[Start of section]

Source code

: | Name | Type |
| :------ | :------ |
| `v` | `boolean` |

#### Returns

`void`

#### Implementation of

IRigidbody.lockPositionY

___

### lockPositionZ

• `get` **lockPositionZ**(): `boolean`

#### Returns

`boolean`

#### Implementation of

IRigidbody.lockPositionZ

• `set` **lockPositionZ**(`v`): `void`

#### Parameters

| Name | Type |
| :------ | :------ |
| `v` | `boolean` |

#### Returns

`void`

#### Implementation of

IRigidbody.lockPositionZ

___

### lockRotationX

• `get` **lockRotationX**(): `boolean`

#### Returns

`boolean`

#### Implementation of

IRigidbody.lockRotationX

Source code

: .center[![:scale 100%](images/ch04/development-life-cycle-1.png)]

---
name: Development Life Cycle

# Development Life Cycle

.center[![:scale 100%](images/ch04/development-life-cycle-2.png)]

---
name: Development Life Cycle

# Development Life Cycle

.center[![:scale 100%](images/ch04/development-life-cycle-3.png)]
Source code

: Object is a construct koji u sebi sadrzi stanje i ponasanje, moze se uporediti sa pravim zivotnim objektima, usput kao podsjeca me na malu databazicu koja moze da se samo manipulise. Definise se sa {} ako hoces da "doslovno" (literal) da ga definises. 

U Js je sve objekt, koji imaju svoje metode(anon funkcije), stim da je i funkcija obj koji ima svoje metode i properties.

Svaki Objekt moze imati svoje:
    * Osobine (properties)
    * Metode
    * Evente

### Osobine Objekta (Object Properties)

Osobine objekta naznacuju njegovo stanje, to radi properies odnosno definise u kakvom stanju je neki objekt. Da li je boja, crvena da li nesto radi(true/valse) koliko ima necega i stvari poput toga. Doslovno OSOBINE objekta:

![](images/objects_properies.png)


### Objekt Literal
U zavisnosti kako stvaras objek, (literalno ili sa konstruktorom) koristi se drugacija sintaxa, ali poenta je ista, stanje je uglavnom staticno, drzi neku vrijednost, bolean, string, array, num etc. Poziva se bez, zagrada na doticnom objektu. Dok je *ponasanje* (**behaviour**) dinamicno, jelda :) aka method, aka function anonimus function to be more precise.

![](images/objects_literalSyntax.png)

[End of section]

Rewrite the stretch from the start of the data through the line that contains "### lockRotationX", changing "boolean" to "bool" and leaving all other text as it is.

Source code

: | Name | Type |
| :------ | :------ |
| `v` | `bool` |

#### Returns

`void`

#### Implementation of

IRigidbody.lockPositionY

___

### lockPositionZ

• `get` **lockPositionZ**(): `bool`

#### Returns

`bool`

#### Implementation of

IRigidbody.lockPositionZ

• `set` **lockPositionZ**(`v`): `void`

#### Parameters

| Name | Type |
| :------ | :------ |
| `v` | `bool` |

#### Returns

`void`

#### Implementation of

IRigidbody.lockPositionZ

___

### lockRotationX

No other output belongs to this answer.